CodeXGLUE CodeCompletion-line 数据集,可在 https://github.com/microsoft/CodeXGLUE/tree/main/Code-Code/CodeCompletion-line 处获取
完成未完成的行代码给定先前的上下文。模型将通过精确匹配和编辑相似性进行评估。我们提出了行完成任务,以测试模型自动完成行的能力。大多数代码完成系统在标记级别的完成方面表现良好,但在完成未完成的行时,如具有特定参数的方法调用、函数签名、循环条件、变量定义等方面则失败。当软件开发人员完成了当前行的一个或多个标记时,期望行级完成模型生成完整的语法正确的代码行。行级代码完成任务与标记级完成共享训练/开发数据集。
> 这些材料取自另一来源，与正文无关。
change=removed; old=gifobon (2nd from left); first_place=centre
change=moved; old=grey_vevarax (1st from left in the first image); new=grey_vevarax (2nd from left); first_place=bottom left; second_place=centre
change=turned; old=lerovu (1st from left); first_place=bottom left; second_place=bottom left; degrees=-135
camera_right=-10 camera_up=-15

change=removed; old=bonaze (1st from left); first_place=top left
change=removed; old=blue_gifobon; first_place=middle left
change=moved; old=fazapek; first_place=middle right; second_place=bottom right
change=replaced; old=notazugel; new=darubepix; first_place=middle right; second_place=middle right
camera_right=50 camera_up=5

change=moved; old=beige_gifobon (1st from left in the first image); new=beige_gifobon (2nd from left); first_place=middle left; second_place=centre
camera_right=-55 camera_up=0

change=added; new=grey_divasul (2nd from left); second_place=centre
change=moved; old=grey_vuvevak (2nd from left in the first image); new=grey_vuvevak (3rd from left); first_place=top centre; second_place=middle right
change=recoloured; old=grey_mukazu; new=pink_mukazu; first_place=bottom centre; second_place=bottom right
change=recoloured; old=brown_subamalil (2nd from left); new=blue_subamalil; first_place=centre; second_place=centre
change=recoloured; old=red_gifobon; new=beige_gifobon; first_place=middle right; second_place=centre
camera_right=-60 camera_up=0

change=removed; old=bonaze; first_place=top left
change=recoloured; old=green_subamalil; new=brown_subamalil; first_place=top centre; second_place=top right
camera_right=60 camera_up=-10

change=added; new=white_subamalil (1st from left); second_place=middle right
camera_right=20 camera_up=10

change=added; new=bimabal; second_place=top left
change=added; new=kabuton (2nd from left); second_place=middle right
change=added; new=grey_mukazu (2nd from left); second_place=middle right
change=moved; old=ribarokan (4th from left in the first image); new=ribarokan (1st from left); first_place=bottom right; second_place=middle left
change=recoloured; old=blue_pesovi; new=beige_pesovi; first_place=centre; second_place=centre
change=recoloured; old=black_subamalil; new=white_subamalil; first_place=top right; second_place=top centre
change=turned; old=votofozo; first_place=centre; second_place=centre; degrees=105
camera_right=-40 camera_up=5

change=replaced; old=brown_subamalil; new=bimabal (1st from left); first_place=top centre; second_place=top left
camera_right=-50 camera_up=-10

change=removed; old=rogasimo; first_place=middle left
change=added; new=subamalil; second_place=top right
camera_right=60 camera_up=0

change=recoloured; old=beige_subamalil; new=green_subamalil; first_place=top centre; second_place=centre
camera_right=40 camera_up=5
在 CodeCompletion-token 上训练模型后,您可以直接在行级完成上进行测试。
'train' 的一个示例如下。
{ "gt": "", "id": 0, "input": "<s> package org . rubypeople . rdt . internal . ui . rubyeditor ; import java . util . Iterator ; import org . eclipse . core . resources . IMarker ; import org . eclipse . ui . texteditor . MarkerAnnotation ; import org . eclipse . ui . texteditor . MarkerUtilities ; import org . rubypeople . rdt . core . IRubyElement ; import org . rubypeople . rdt . core . IRubyModelMarker ; import org . rubypeople . rdt . core . IRubyScript ; import org . rubypeople . rdt . core . RubyCore ; public class RubyMarkerAnnotation extends MarkerAnnotation implements IRubyAnnotation { public static final String RUBY_MARKER_TYPE_PREFIX = \"\" ; public static final String ERROR_ANNOTATION_TYPE = \"\" ; public static final String WARNING_ANNOTATION_TYPE = \"\" ; public static final String INFO_ANNOTATION_TYPE = \"\" ; public static final String TASK_ANNOTATION_TYPE = \"\" ; private IRubyAnnotation fOverlay ; public RubyMarkerAnnotation ( IMarker marker ) { super ( marker ) ; } public String [ ] getArguments ( ) { return null ; } public int getId ( ) { IMarker marker = getMarker ( ) ; if ( marker == null || ! marker . exists ( ) ) return - 1 ; if ( isProblem ( ) ) return marker . getAttribute ( IRubyModelMarker . ID , - 1 ) ; return - 1 ; } public boolean isProblem ( ) { String type = getType ( ) ; return WARNING_ANNOTATION_TYPE . equals ( type ) || ERROR_ANNOTATION_TYPE . equals" }python
'train' 的一个示例如下。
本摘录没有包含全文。